By DPA
London : A rare love letter written by Napoleon Bonaparte to Josephine, Viscomtesse de Beauharnais, his future wife, fetched more than five times its estimated price when it sold for 276,000 pounds ($552,000) at auction in London.
The letter is one of only three known correspondences from Napoleon to Josephine before they were married. It had been estimated to fetch a maximum of 50,000 pounds.
The letter was sold Tuesday as part of a collection, which includes 570 hand-written manuscripts by notable figures of European history including Lord Byron, Elizabeth I, Sir Isaac Newton, Einstein, Churchill, Oliver Cromwell, Oscar Wilde – and even Martin Luther – at Christie's auction house in London.

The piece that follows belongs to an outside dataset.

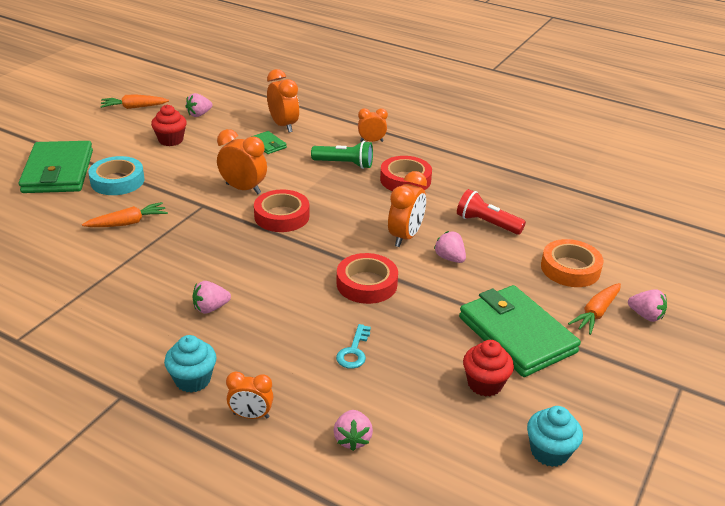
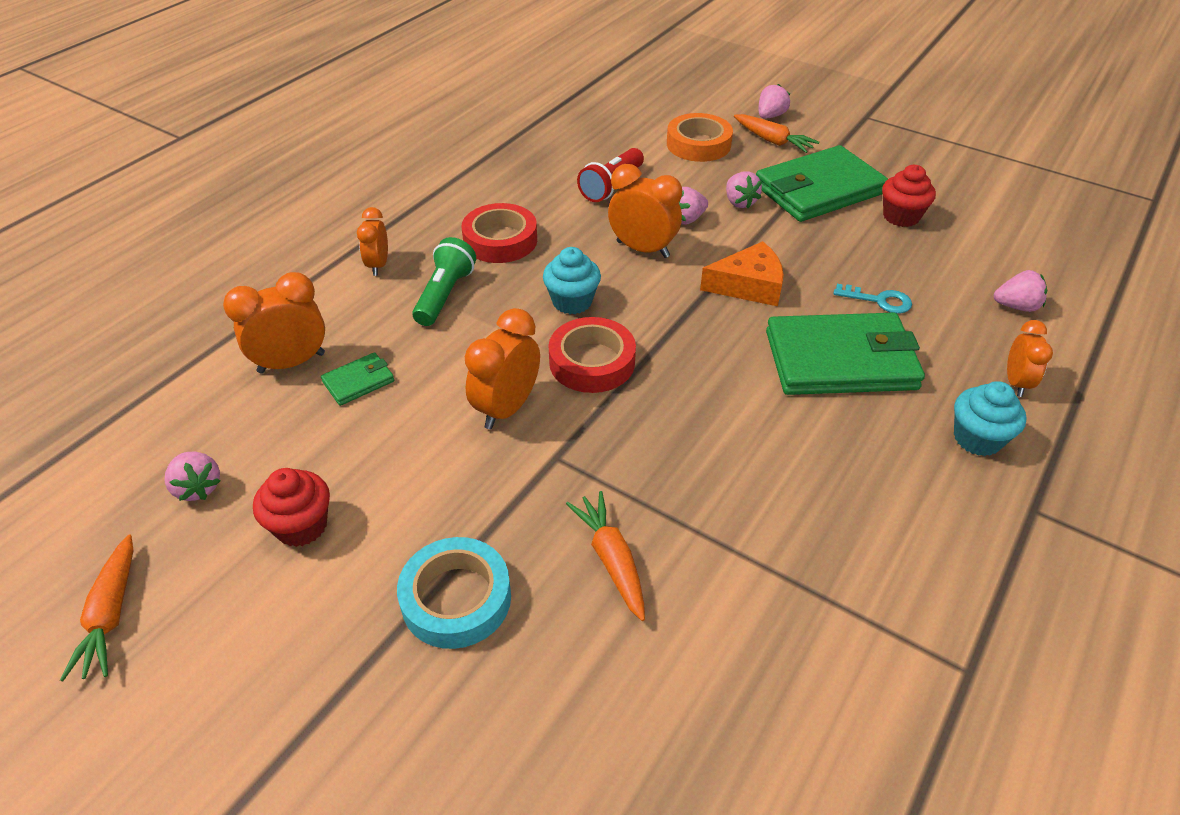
camera: 85 degrees left, 10 degrees up
green wallet [18,141,93,193] -> green wallet moved to [766,313,925,395]
pink strawberry [192,281,231,314] -> pink strawberry moved to [726,171,762,208]
red tape [336,253,398,304] -> orange cheese [700,241,784,306]
turquoise cupcake [527,406,583,467] -> turquoise cupcake moved to [543,247,601,314]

The personal and private collection was assembled over 30 years by the late Albin Schram, an Austrian banker who kept the precious documents in the drawers of a filing cabinet in his home.
Among the gems on sale was a letter written by Ernest Hemingway, comparing the virtues of bulls to the vices of society, which fetched more than twice its estimated price when it was sold for 78,000 pounds.
In the satirical diatribe, penned by the literary giant on his way to Pamplona, Spain, he said: "Bulls of 25 don't marry old women of 55 and expect to be invited to dinner. Bulls do not get you cited as co-respondent in Society divorce trials. Bulls do not borrow money. Bulls do not expect you to marry them and make an honest woman of them. Bulls are edible after they have been killed," Hemingway wrote.
Schram was born to Austrian parents in Prague in 1926. He was conscripted into the German Wehrmacht, wounded and captured towards the end of World War II and taken to a prisoner of war camp in Kaliningrad, Russia, from where he escaped in the summer of 1945.
In later life, he devoted himself to private studies in legal history, and began collecting autographed letters in 1973.